Information given =>
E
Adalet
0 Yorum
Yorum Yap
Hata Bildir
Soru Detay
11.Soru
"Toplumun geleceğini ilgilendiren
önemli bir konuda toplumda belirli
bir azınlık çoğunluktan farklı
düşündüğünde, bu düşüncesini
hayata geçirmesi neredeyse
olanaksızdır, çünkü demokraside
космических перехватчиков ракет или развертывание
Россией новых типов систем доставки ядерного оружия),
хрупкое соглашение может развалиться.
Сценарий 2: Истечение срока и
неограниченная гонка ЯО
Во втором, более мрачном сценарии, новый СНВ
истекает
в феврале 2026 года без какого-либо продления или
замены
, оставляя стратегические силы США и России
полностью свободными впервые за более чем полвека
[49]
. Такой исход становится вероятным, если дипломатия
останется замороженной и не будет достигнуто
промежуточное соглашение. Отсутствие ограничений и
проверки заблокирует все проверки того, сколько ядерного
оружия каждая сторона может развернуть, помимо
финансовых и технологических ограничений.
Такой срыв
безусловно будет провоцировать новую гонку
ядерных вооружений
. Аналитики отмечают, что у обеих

* * *

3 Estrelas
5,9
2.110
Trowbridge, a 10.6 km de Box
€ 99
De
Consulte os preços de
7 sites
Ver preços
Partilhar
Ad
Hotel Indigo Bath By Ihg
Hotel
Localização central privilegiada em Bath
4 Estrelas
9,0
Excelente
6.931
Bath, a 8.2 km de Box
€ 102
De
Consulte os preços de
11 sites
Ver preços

Assignment =>
Which lines above run from the one containing "bir azınlık çoğunluktan farklı" down to the one containing "что у обеих"? Repeat exactly those, both ends included, and nothing else.

Response below =>
bir azınlık çoğunluktan farklı
düşündüğünde, bu düşüncesini
hayata geçirmesi neredeyse
olanaksızdır, çünkü demokraside
космических перехватчиков ракет или развертывание
Россией новых типов систем доставки ядерного оружия),
хрупкое соглашение может развалиться.
Сценарий 2: Истечение срока и
неограниченная гонка ЯО
Во втором, более мрачном сценарии, новый СНВ
истекает
в феврале 2026 года без какого-либо продления или
замены
, оставляя стратегические силы США и России
полностью свободными впервые за более чем полвека
[49]
. Такой исход становится вероятным, если дипломатия
останется замороженной и не будет достигнуто
промежуточное соглашение. Отсутствие ограничений и
проверки заблокирует все проверки того, сколько ядерного
оружия каждая сторона может развернуть, помимо
финансовых и технологических ограничений.
Такой срыв
безусловно будет провоцировать новую гонку
ядерных вооружений
. Аналитики отмечают, что у обеих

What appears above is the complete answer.